Les piézomètres : des comportements très différents

En Poitou-Charentes la quasi-totalité des piézomètres (forages), qui permettent de suivre le niveau des nappes  , présentent des cycles annuels et ne montrent pas pour l’instant d’évolution sur le long terme. Mais ces piézomètres présentent toutefois des comportements très différents et n’ont pas la même signification pour la gestion.

Chronique du piézomètre de Lamoinie
Source des données : Région Poitou-Charentes/ORE

La nappe   du Dogger du bassin   de la Dive-du-Nord présente une certaine inertie que le piézomètre   de Lamoinie illustre avec des cycles pluri-annuels, ce qui présente l’avantage de pouvoir prévoir de longue période de crise.

Chronique du piézomètre de Chez Petit-Dauffard (86)
Source des données : Région Poitou-Charentes/ORE

La nappe   du Dogger du bassin   de la Clouère, illustrée ici par le piézomètre   de Petit-Dauffard, montre une inertie moyenne avec des cycles annuels prépondérants sur des cycles plus longs.

Chronique du piézomètre de Prissé-la-Charrière
Source des données : Région Poitou-Charentes/ORE

Le piézomètre   de Prissé-la-Charrière est représentatif du Jurassique supérieur avec un palier haut atteint presque tous les ans, un impact important des prélèvements en été et l’absence de cycles pluri-annuels. La rapidité de réaction de la nappe   donne à la gestion de crise une efficacité particulière.

Y-a-t-il des solutions ?

Caractérisée par des bassins versants « courts », sans massifs montagneux à l’amont comme pour la plupart des grands fleuves français, la région Poitou-Charentes ne dispose pas de réserves en eau importantes permettant d’alimenter les rivières en été.

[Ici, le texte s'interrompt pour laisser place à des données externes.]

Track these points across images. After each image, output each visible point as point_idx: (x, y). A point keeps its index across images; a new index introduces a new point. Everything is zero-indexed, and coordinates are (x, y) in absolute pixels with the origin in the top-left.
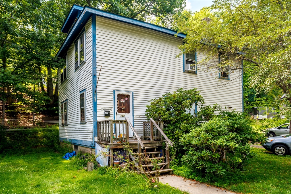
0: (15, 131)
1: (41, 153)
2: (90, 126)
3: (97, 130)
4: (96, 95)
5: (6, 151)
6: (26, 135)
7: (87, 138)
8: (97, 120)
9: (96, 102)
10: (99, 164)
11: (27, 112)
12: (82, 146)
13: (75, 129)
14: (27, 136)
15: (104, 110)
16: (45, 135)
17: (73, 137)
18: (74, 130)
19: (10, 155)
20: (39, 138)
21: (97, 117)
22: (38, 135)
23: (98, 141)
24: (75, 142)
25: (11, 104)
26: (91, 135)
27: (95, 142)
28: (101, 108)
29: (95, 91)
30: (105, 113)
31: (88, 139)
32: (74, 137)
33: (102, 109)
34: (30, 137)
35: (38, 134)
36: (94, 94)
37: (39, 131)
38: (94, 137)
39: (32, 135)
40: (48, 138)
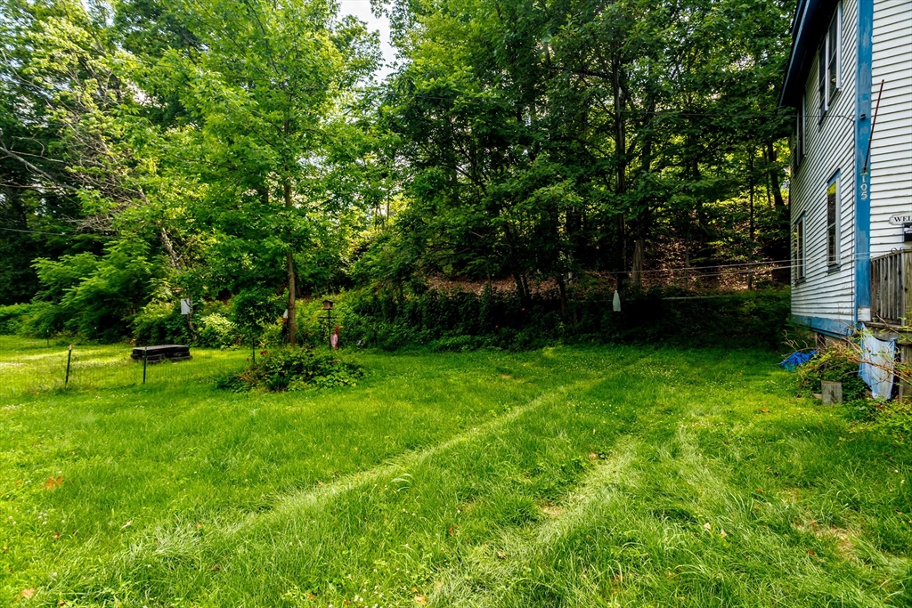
0: (694, 300)
1: (736, 348)
2: (847, 277)
3: (869, 288)
4: (869, 177)
5: (665, 339)
6: (716, 308)
7: (841, 311)
8: (871, 255)
9: (869, 200)
10: (871, 391)
11: (737, 258)
12: (835, 336)
13: (819, 289)
14: (717, 310)
15: (902, 221)
16: (760, 309)
17: (813, 311)
18: (816, 292)
19: (670, 346)
20: (744, 316)
21: (869, 245)
22: (743, 309)
23: (872, 321)
24: (819, 324)
25: (707, 246)
26: (847, 304)
27: (859, 322)
28: (891, 215)
29: (864, 166)
30: (906, 229)
31: (842, 314)
32: (817, 311)
33: (893, 220)
34: (722, 313)
35: (743, 306)
36: (859, 179)
37: (747, 299)
38: (858, 307)
39: (729, 308)
40: (765, 316)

Aussi il convient de s’efforcer à retenir cette eau abondante en hiver.
Quelques idées peuvent être proposées :

• Une gestion globale par bassin   versant, d’amont à l’aval, des nappes   et des rivières, des inondations et des étiages,

• Le stockage temporaire des eaux hivernales soit d’une manière naturelle, en reconstituant les zones humides notamment, soit d’une manière anthropique (réserves dites de substitution, barrages),

• Une gestion active de la ressource tendant à favoriser la recharge   des nappes  ,

• Une gestion rigoureuse des prélèvements tenant compte du fonctionnement de l’hydrosystème.